Jeunesse

Marie Pavlenko

Un si petit oiseau

illustration

Chronique de Isabelle Réty

Librairie Gwalarn (Lannion)

Après le touchant Je suis ton soleil (Flammarion jeunesse), Marie Pavlenko revient en librairie, en cette rentrée d’hiver, pour offrir aux adolescents un joli et délicat roman sur le handicap, qui vous fera passer sans pathos du rire aux larmes et des larmes au rire, sans transition, mais avec beaucoup de subtilité.
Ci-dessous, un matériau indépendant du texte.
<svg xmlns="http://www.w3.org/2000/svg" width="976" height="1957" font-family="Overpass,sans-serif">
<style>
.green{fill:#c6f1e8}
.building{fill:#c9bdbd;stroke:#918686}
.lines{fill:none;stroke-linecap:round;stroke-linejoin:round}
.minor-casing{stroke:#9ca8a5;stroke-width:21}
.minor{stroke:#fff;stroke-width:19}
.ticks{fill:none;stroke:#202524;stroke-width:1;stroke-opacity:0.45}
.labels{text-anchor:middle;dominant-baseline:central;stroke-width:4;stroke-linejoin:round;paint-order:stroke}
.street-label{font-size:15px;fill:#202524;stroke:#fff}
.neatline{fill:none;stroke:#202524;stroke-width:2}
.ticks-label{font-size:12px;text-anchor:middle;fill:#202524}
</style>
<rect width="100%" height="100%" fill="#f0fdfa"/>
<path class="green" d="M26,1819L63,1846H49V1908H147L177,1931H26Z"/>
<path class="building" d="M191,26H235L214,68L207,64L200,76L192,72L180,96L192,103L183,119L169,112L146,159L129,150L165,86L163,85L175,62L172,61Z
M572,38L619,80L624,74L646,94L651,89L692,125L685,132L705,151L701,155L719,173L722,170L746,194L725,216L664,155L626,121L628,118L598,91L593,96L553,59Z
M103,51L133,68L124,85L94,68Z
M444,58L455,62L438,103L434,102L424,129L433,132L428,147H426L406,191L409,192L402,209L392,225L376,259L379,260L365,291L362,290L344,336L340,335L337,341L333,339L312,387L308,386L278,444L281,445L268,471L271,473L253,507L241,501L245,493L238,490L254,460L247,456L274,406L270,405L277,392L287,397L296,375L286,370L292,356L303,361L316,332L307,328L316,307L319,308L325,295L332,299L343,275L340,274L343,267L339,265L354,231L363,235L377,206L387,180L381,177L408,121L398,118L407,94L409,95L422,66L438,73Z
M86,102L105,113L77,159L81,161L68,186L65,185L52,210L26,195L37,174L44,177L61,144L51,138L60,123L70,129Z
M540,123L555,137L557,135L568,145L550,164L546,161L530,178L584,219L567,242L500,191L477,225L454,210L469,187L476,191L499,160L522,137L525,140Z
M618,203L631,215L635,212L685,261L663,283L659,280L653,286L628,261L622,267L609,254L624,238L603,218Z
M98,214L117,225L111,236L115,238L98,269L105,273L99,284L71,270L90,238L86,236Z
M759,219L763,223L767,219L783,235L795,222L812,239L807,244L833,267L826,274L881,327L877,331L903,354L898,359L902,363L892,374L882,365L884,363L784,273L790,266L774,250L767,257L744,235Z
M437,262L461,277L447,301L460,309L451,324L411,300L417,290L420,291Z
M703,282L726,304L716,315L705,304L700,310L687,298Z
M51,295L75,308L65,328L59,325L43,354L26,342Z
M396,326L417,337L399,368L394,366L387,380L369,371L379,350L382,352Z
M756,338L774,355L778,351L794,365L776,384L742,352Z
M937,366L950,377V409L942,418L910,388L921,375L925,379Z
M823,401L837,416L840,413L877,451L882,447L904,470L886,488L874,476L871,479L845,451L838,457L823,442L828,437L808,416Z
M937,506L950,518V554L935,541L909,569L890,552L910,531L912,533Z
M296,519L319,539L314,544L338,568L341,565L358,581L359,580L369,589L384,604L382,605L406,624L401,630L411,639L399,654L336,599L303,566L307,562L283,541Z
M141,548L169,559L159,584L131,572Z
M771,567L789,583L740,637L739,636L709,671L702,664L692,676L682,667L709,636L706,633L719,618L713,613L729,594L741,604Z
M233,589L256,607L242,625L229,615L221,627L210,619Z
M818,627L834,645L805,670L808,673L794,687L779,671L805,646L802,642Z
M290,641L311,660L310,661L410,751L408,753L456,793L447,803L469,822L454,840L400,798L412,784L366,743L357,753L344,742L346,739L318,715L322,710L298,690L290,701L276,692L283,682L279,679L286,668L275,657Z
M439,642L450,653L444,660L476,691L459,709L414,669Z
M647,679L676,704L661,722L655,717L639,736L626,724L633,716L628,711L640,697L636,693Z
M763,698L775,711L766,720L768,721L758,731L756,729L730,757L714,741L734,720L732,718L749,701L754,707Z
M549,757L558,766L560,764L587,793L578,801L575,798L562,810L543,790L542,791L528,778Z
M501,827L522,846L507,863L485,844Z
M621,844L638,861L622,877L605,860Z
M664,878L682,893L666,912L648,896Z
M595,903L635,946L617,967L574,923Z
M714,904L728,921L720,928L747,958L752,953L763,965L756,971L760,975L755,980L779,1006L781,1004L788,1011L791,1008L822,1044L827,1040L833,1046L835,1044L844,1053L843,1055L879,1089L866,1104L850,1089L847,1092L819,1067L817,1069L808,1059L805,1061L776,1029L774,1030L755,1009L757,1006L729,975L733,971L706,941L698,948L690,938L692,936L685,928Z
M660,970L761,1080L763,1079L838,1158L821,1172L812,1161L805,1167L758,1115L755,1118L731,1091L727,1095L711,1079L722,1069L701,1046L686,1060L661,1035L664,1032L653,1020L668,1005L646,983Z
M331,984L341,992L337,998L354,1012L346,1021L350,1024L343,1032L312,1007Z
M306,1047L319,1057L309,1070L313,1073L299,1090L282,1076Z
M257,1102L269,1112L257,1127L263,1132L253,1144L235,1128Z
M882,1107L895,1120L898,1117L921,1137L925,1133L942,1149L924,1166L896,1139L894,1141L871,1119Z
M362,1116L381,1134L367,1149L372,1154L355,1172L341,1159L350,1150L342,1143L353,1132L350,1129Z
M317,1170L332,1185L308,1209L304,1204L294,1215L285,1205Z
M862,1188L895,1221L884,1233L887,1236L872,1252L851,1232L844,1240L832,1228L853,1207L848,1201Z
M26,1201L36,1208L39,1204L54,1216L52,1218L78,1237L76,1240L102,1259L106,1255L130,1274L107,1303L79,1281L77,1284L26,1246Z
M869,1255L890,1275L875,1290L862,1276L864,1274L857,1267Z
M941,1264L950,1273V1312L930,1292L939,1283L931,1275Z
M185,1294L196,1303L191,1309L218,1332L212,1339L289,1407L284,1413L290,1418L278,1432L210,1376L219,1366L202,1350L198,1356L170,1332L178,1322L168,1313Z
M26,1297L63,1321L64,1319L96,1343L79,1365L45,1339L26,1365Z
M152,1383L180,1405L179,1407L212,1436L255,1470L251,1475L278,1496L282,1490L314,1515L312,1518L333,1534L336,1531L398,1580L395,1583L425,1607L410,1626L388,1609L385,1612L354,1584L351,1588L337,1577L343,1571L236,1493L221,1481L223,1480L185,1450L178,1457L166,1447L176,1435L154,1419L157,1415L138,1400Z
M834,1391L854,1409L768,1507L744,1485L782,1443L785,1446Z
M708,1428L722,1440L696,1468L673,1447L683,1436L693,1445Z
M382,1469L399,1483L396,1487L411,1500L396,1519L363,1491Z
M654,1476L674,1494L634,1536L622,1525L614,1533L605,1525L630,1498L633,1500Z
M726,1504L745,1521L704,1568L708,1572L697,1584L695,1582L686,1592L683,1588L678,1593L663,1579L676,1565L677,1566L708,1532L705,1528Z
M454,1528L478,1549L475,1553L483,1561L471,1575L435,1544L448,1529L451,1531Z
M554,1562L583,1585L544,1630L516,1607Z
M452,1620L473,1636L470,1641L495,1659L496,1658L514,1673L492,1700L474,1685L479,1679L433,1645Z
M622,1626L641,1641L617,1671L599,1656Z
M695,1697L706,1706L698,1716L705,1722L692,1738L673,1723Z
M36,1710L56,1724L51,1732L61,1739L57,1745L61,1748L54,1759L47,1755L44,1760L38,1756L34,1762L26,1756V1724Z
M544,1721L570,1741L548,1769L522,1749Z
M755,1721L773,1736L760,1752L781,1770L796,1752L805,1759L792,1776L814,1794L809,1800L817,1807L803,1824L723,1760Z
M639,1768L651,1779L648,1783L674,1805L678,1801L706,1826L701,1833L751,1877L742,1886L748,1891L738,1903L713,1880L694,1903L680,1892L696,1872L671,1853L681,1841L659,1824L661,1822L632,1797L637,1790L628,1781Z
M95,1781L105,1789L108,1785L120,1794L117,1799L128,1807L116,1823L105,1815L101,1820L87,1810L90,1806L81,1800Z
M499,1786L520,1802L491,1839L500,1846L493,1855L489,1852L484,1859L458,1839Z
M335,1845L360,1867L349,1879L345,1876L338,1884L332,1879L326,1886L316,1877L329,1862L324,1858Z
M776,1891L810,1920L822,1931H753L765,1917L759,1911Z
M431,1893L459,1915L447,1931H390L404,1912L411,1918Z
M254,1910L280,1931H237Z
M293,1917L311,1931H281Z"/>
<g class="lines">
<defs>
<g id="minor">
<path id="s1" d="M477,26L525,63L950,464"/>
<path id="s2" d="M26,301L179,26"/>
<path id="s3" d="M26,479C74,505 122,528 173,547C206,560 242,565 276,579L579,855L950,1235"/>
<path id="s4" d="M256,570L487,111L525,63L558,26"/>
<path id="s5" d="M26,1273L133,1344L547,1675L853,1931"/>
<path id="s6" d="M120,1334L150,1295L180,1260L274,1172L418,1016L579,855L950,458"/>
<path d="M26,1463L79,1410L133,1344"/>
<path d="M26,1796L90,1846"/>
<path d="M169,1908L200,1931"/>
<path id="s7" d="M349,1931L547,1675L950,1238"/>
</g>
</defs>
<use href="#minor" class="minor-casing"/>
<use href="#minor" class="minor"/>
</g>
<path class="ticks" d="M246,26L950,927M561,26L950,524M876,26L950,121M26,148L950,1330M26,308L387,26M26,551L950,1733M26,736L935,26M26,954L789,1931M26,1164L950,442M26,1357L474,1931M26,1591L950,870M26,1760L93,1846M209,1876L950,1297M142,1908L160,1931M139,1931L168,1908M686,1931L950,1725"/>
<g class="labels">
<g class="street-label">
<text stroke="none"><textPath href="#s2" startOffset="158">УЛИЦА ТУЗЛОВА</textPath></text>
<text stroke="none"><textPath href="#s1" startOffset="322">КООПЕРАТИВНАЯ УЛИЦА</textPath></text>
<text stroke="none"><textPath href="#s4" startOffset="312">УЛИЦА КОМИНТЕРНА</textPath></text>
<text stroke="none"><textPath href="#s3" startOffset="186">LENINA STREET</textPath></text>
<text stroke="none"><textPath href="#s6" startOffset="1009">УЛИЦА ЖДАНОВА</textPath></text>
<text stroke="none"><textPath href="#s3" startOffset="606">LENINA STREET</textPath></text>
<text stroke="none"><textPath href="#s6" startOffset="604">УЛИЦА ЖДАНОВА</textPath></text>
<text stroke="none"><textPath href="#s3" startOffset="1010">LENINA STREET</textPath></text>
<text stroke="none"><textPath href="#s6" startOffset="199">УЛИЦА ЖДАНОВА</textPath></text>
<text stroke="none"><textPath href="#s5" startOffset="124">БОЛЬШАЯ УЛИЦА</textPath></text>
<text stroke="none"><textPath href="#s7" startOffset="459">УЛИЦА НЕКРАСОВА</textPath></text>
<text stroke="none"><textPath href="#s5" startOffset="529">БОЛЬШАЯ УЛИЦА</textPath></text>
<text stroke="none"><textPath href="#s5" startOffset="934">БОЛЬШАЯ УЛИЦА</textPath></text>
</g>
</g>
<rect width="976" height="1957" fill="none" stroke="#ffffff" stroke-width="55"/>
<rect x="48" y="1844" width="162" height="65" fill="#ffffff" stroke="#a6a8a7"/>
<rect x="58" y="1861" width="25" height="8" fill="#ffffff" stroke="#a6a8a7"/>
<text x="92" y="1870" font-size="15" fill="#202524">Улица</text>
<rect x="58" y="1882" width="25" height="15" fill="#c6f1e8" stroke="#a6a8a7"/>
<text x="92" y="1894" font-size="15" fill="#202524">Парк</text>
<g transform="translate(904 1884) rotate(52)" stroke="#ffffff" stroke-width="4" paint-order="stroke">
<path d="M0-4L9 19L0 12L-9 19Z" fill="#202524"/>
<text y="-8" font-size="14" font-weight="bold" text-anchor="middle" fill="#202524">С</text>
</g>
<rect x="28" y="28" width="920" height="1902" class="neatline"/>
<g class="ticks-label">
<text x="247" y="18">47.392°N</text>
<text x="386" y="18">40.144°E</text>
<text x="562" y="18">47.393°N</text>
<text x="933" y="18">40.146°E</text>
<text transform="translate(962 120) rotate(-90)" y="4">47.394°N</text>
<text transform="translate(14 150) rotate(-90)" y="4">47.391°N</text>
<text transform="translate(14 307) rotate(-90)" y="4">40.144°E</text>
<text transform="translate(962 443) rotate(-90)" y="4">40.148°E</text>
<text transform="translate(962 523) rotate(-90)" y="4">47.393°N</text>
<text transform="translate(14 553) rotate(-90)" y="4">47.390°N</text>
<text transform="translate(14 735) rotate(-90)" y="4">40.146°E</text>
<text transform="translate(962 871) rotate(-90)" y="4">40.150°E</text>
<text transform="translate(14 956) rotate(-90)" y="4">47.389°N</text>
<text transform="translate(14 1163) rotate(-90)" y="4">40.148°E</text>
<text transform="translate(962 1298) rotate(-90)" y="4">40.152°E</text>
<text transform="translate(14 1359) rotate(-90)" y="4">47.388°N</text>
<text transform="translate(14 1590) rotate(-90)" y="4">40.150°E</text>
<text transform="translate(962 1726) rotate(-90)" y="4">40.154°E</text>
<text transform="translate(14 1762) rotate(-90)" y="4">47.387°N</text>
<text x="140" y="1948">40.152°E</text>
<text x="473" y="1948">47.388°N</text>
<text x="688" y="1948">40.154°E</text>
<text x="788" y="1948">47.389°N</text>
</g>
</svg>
Une soirée du mois de mai parfaite : l’air est doux, le printemps est là dans toute sa douceur. Abigail, Abi pour les intimes, est en voiture avec sa mère. « Accoudée à la portière, elle dessinait des vagues avec sa main, doigts tendus et serrés face au vent, elle était un dauphin, sautait hors de l’eau, replongeait dans des gerbes d’écume blanche. » Et puis le choc, des cris, l’incompréhension en voyant le sang et sa main qui pendouille, comme détachée du reste du bras. Après des mois d’hôpital et de rééducation, Abigail rentre à la maison et doit réapprendre à vivre. Mais comment reprendre une vie normale avec un bras en moins ? Chaque geste du quotidien doit être pensé, réfléchi. Depuis toute petite, Abigail voulait devenir vétérinaire, elle avait travaillé dur pour intégrer une classe préparatoire à la prochaine rentrée. Ce rêve s’est envolé. Abigail a coupé les ponts avec ses amis d’avant. Elle ne veut pas lire la pitié dans leurs regards, ne veut pas exposer son moignon, qu’elle surnomme rognon. Il y a aussi la douleur, les médicaments. Abigail accepte cependant des promenades au parc avec sa mère. Une mère présente, attentive, à l’écoute, qui fait tout pour que sa fille ne sombre pas. C’est là qu’elle va rencontrer Aurèle, un copain de primaire complètement perdu de vue. Lorsqu’il voit la main en silicone, Aurèle arrête de sourire, comme les autres. Abigail ne souhaite pas de nouvelles amitiés et se renferme sur elle-même mais Aurèle, un passionné d’ornithologie, qui lui aussi doit gérer une vie compliquée, va peu à peu s’imposer de manière subtile dans la vie de la jeune fille. Marie Pavlenko aborde le thème du handicap avec sensibilité et délicatesse, et glisse beaucoup d’humour dans son texte. Le spécialiste des blagues pourries dans la famille, c’est le père d’Abi, qui amène de la légèreté, dans une ambiance familiale un peu plombée, même si, quand il regarde sa fille, son cœur se serre et ses larmes ne sont jamais loin. C’est sa façon à lui de l’aider à garder la tête hors de l’eau. Tout tourne autour d’Abigail et sa petite sœur Millie n’en peut plus. Elle voudrait qu’on s’intéresse un peu plus à elle et aimerait vivre normalement sa vie d’adolescente de quinze ans. Et puis, il y a Coline, la tante un peu fantasque qui soutient sa nièce et la pousse à reprendre goût à la vie. Tout dans ce roman sonne juste : les colères, les incompréhensions, les interrogations, les larmes, les rires, les moments de découragement, de doute et puis d’espoir.